The comment on the same story published in a later section of the paper noted that, “it is every decent newspaper’s calling to protect the weak from the powerful” and I wondered how successfully our media does this.
I debated the issues with colleagues via phone and text throughout the day, and when the day ended I was still bereft.
A few pages down the line we then had Home Affairs co-minister Theresa Makone’s exposé on the prevalence of sexual abuse in the police force.
Although we were spared the more graphic details, the minister was quoted referring to “piles and piles of letters with sexual harassment complaints”. Piles and piles, madoda? Heish!
The editor did us proud with his intelligent and amusing piece on November madness which touched on various allegations concerning our Prime Minister’s love/sex life.
I have to admit that I did have a little giggle at Priscilla Misihairambwi-Mushonga’s opinion piece on sex strikes. As she quite righty states, this has become a powerful weapon that citizens can use to bring about social change. It is a form of resistance that has achieved results in countries such as Colombia, Kenya, Liberia and the Phillipines. But would it work in Zimbabwe? Well — there is a question.

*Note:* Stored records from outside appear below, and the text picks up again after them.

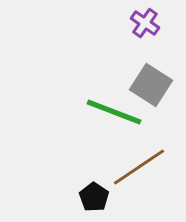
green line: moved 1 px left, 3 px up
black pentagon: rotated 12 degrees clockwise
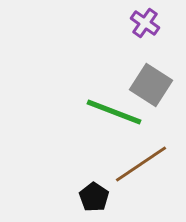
brown line: moved 2 px right, 3 px up
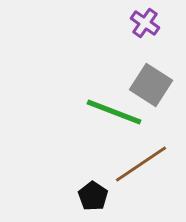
black pentagon: moved 1 px left, 1 px up
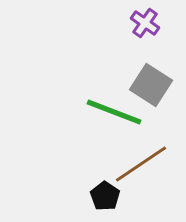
black pentagon: moved 12 px right
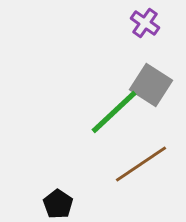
green line: rotated 64 degrees counterclockwise
black pentagon: moved 47 px left, 8 px down
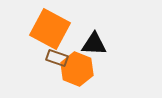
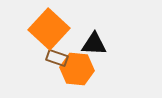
orange square: moved 1 px left; rotated 15 degrees clockwise
orange hexagon: rotated 16 degrees counterclockwise
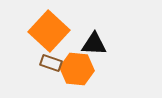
orange square: moved 2 px down
brown rectangle: moved 6 px left, 5 px down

A couple of days ago I shared a table with 19 other women over lunch. When I mentioned the issue of sex strikes one woman said: “But wont that be a licence for our men to get it elsewhere?”
Another laughingly wondered whether her man would even notice that she was on strike. And someone suggested that perhaps our women simply had appetites that were too healthy to be deprived!
All in all, I have to admit that none of us spoke about it very seriously as a means of achieving real and lasting change.
But reality seldom bites in daylight hours over a meal shared with friends and comrades. Reality (a little like love actually) tends to come softly and quietly. In the dark hours when there is no one to face but ourselves, reality asks the tough questions. And so when I got home that evening I asked myself why we as Zimbabwean women couldn’t take this idea seriously?
Is there something wrong with the idea, or is it just us?
Are we really so insecure about our relationships that we feel compelled to deliver sex on demand to the men in our lives, for fear of losing them to the competition?
How balanced are the power issues in our relationships if this is the case? And about that competition, are they not also women and should they not also be supporting the cause? Where is the unity among sisters?
As for the ladies with appetites that won’t allow for a sex strike I would say, do it for your country girls, do it for progress, do it for the future. If we can’t control ourselves for such noble causes, then when will we ever control ourselves?
And finally for those whose men won’t notice that there is a strike, all I can say is — heish, sorry for that!